Even though the legs of each stroke are equal in distance, they all have their own nature because of their place in the race. Fly is the opener; you need easy speed and good technique. Back and breast are the workhorses, at least in the 400; you need endurance in addition to speed. Free is the finish, you need sprinting abilities, a finishing speed.

So when I train the strokes separately to train for the 400 IM, I train as I would for the 100 fly; the 200 back; the 200 breast and the 100 free, with elements of 200 free training.
The IM fractions can be for instance:
4-8x150, as 25 fly/50 back/50 breast/25 free.
4-8x150, as 50 fly/100 back, or 100 breast/50 free. Can also be done as 75s, same principle
4-8x250, as 50 fly/100 back/100 breast, or 100 back/100 breast/50 free. Can also be done as 125s, same principle

For the 200 IM, I like to do 50s
12x50 as 25 fly/25back, or as 25 back/25 breast, or 25 breast/25 free. I usually do just one combo in any one training session.

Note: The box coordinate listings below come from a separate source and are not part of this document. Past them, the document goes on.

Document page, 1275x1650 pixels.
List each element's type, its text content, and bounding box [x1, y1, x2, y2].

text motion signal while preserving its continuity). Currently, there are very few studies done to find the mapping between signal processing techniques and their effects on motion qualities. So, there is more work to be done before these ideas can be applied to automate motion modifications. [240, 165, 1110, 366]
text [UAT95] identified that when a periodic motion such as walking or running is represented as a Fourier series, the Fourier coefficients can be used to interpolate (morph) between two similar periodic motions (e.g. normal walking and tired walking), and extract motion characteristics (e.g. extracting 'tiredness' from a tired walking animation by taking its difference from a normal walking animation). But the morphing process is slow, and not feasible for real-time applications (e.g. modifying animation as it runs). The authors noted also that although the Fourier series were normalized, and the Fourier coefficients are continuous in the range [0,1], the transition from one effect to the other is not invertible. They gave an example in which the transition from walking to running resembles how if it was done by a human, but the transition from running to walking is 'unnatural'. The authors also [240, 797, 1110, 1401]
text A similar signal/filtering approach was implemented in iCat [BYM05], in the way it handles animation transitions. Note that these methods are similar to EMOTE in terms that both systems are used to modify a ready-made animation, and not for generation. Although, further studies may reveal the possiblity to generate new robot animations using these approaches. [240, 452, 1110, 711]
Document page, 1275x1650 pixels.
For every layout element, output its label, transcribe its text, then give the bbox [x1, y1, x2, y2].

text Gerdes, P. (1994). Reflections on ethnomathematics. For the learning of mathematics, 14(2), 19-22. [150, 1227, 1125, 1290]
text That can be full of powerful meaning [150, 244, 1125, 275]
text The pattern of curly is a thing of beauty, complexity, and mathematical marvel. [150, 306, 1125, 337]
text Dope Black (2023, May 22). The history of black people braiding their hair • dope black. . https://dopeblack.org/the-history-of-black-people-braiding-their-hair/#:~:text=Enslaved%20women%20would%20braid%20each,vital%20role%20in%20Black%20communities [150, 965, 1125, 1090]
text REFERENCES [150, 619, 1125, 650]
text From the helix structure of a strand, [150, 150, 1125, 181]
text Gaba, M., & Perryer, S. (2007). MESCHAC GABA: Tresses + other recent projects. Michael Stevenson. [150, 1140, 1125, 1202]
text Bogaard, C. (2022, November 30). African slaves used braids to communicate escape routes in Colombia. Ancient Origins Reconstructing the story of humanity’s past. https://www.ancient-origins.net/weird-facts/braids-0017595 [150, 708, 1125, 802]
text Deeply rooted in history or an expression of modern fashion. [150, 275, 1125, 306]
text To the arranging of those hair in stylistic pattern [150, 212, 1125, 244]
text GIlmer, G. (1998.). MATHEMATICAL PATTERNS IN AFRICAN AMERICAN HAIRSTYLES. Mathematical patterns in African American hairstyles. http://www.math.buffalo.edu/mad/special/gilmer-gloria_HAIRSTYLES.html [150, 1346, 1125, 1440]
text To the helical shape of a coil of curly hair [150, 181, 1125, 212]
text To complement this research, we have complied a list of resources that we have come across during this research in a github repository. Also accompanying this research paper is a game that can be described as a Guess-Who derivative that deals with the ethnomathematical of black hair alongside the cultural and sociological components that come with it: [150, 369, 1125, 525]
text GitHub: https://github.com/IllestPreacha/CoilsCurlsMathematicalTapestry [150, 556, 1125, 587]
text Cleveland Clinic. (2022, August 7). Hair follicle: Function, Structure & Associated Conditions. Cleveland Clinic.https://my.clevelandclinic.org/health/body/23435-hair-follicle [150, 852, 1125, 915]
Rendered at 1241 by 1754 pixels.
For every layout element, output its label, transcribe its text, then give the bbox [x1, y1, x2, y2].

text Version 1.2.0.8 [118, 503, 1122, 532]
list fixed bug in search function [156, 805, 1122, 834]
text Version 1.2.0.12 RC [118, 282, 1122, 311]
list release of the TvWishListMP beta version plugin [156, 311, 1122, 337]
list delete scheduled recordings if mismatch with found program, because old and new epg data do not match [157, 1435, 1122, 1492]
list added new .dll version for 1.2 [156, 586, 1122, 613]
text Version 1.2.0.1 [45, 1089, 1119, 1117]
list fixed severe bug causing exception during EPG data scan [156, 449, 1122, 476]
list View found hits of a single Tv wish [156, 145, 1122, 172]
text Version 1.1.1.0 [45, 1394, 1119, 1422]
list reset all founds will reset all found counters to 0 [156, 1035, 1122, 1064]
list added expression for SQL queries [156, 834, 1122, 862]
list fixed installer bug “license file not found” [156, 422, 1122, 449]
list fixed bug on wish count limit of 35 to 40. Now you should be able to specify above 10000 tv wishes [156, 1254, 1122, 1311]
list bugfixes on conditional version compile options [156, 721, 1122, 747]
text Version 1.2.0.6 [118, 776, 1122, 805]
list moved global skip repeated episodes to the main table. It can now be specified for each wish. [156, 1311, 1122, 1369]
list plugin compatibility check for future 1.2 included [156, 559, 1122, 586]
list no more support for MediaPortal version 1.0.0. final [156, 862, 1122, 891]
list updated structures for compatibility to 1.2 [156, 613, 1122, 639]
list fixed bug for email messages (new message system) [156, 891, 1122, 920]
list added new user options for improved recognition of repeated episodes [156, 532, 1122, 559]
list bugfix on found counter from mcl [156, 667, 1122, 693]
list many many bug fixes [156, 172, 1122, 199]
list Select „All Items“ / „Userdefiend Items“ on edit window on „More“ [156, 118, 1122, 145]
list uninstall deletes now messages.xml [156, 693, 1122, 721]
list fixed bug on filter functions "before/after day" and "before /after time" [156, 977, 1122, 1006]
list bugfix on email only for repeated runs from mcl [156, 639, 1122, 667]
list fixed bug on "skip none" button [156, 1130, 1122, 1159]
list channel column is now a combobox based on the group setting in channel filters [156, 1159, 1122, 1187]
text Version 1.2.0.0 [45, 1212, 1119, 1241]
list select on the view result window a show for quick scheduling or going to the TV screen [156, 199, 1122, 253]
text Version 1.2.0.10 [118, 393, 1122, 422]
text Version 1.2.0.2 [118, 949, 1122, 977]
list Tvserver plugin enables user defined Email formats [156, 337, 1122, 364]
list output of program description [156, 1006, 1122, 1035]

Both for training and for the ‘feel’ of the race, it makes sense to me to consider the 100 IM as a 50; the 200 IM as a 100, and the 400 IM as a 200. Your training for the 200 breast is very useful for the 400 IM, but for the 200 IM you need more ‘attack’ or ‘snap’. Or simply power and speed.

IM events and IM training is great fun and formidable exercise! Good luck!